I went on to play college golf and had a brief stint attempting to make it as a tour pro. I describe my career as having “flashes of brilliance”. It would be 65 one day and 74 the next. My claims to fame would be that I played in two major championships, the 1974 US Open at Winged Foot (the hardest Open ever) and the 1975 British Open at Carnoustie (Watson’s first Open win). Other notable happenings would be that I played on the Australian tour in 1975 and traveled with several Aussies including young Greg Norman. We became good friends and while it is a long story Greg caddied for me in my last tournament as a professional the 1976 Spalding Pro-Am played on the Monterey Peninsula. Not a highlight in Greg’s career, but fun for me to remember.

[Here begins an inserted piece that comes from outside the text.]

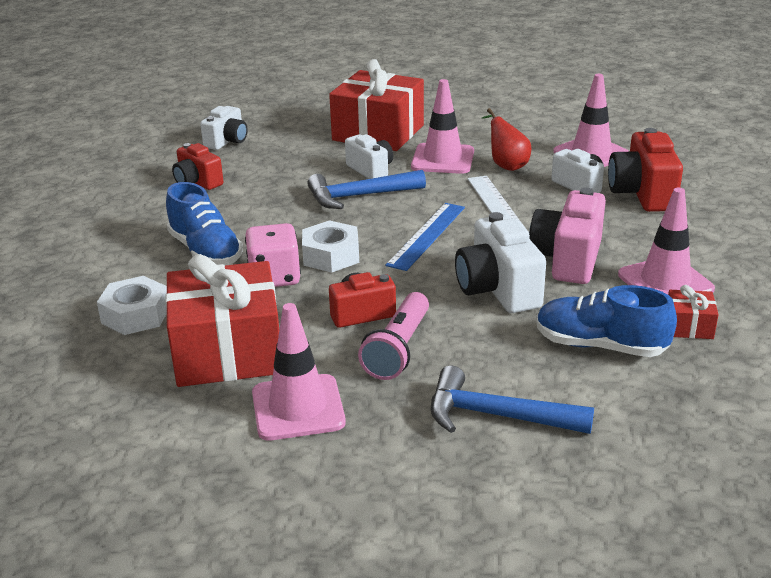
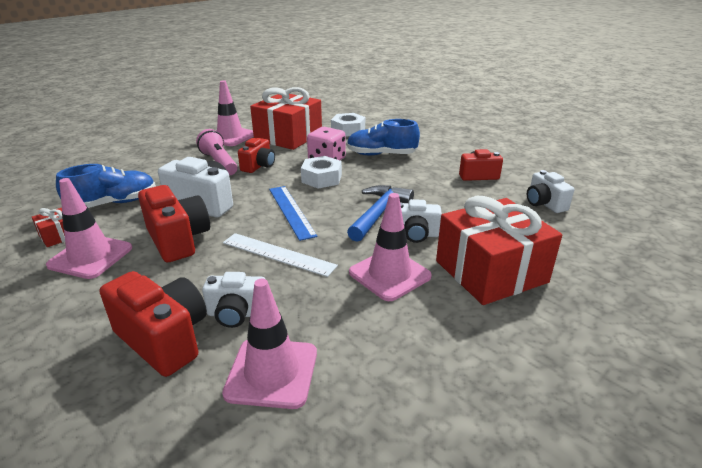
camera: 130 degrees right, 0 degrees up
blue hammer [431,366,594,434] -> none
red pear [482,108,531,171] -> none
pink camera [529,188,606,284] -> red camera [138,185,210,262]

As I mentioned earlier, my introduction to golf in the early 1960’s has led to my career in golf. I am one of the owners and developer of Stevinson Ranch GC. I am very proud to mention that last year GolfWorld Magazine Reader’s Choice Awards ranked Stevinson Ranch #5 best public golf course in America. Currently I serve as President of the California Golf Course Owners Association. I was also responsible for putting together the development deal at Mayacama GC in Santa Rosa. My efforts to understand how to be profitable in the golf business led me to a couple of very talented people and as a result I am the CEO of Greenway Golf Management Co. The golf business is extremely challenged these days as fewer people are playing golf and there are far too many courses. I think that we need to completely revamp the way that we approach selling a round of golf. We are entertainers and in the entertainment business. Golf as we know it needs to change. I am currently looking for the way to rescue a struggling industry just as snowboarding rescued the ski industry twenty years ago.
I must say that I’ve met many great people on my golf journey and nearly every close friend of mine shares a passion for golf. The early golf years at Stevenson provided me with a self confidence competing and playing with guys much older and bigger than me. It has also provided me with many fond memories playing Pebble Beach nearly every day of my high school life. I realize that I am a very lucky man to be able to have memories like that and so many great friends.